* **DATA FOR THE TASK**
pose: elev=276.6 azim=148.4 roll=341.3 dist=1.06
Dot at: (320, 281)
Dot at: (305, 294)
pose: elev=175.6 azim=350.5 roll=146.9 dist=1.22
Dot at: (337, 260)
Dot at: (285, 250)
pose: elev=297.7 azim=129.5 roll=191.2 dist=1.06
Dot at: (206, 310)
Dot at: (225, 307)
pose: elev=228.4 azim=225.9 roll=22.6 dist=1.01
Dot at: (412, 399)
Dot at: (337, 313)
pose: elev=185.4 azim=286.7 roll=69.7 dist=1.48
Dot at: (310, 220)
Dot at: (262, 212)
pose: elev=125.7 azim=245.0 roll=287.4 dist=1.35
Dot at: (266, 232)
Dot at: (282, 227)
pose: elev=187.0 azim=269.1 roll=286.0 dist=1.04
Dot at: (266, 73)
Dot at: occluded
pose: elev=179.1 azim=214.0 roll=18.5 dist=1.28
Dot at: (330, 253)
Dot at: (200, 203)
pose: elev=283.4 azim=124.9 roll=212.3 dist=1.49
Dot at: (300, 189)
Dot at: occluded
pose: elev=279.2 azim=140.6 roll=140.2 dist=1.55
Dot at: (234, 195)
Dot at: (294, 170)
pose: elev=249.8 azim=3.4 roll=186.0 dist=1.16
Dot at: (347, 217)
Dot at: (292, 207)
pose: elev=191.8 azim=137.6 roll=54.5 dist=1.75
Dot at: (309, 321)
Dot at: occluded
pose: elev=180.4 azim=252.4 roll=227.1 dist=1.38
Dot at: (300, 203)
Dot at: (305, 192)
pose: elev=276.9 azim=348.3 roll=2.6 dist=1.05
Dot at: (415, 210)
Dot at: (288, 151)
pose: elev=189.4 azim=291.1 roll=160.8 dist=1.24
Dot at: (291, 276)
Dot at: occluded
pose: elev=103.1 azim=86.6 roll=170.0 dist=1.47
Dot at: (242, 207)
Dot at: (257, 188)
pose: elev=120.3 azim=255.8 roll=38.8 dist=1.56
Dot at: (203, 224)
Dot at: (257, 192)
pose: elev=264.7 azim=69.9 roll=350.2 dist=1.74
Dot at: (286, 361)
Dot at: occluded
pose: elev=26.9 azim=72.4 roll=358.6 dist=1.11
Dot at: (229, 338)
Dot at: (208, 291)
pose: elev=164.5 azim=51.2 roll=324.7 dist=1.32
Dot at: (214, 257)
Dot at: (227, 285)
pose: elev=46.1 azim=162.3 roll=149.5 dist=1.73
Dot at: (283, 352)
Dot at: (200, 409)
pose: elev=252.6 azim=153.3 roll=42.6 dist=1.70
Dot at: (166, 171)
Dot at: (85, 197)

* **DESCRIPTION OF THE TASK**
Could you repeat every line above, from the first to the last, keeping each character the same?

* **RESULT OF THE EXERCISE**
pose: elev=276.6 azim=148.4 roll=341.3 dist=1.06
Dot at: (320, 281)
Dot at: (305, 294)
pose: elev=175.6 azim=350.5 roll=146.9 dist=1.22
Dot at: (337, 260)
Dot at: (285, 250)
pose: elev=297.7 azim=129.5 roll=191.2 dist=1.06
Dot at: (206, 310)
Dot at: (225, 307)
pose: elev=228.4 azim=225.9 roll=22.6 dist=1.01
Dot at: (412, 399)
Dot at: (337, 313)
pose: elev=185.4 azim=286.7 roll=69.7 dist=1.48
Dot at: (310, 220)
Dot at: (262, 212)
pose: elev=125.7 azim=245.0 roll=287.4 dist=1.35
Dot at: (266, 232)
Dot at: (282, 227)
pose: elev=187.0 azim=269.1 roll=286.0 dist=1.04
Dot at: (266, 73)
Dot at: occluded
pose: elev=179.1 azim=214.0 roll=18.5 dist=1.28
Dot at: (330, 253)
Dot at: (200, 203)
pose: elev=283.4 azim=124.9 roll=212.3 dist=1.49
Dot at: (300, 189)
Dot at: occluded
pose: elev=279.2 azim=140.6 roll=140.2 dist=1.55
Dot at: (234, 195)
Dot at: (294, 170)
pose: elev=249.8 azim=3.4 roll=186.0 dist=1.16
Dot at: (347, 217)
Dot at: (292, 207)
pose: elev=191.8 azim=137.6 roll=54.5 dist=1.75
Dot at: (309, 321)
Dot at: occluded
pose: elev=180.4 azim=252.4 roll=227.1 dist=1.38
Dot at: (300, 203)
Dot at: (305, 192)
pose: elev=276.9 azim=348.3 roll=2.6 dist=1.05
Dot at: (415, 210)
Dot at: (288, 151)
pose: elev=189.4 azim=291.1 roll=160.8 dist=1.24
Dot at: (291, 276)
Dot at: occluded
pose: elev=103.1 azim=86.6 roll=170.0 dist=1.47
Dot at: (242, 207)
Dot at: (257, 188)
pose: elev=120.3 azim=255.8 roll=38.8 dist=1.56
Dot at: (203, 224)
Dot at: (257, 192)
pose: elev=264.7 azim=69.9 roll=350.2 dist=1.74
Dot at: (286, 361)
Dot at: occluded
pose: elev=26.9 azim=72.4 roll=358.6 dist=1.11
Dot at: (229, 338)
Dot at: (208, 291)
pose: elev=164.5 azim=51.2 roll=324.7 dist=1.32
Dot at: (214, 257)
Dot at: (227, 285)
pose: elev=46.1 azim=162.3 roll=149.5 dist=1.73
Dot at: (283, 352)
Dot at: (200, 409)
pose: elev=252.6 azim=153.3 roll=42.6 dist=1.70
Dot at: (166, 171)
Dot at: (85, 197)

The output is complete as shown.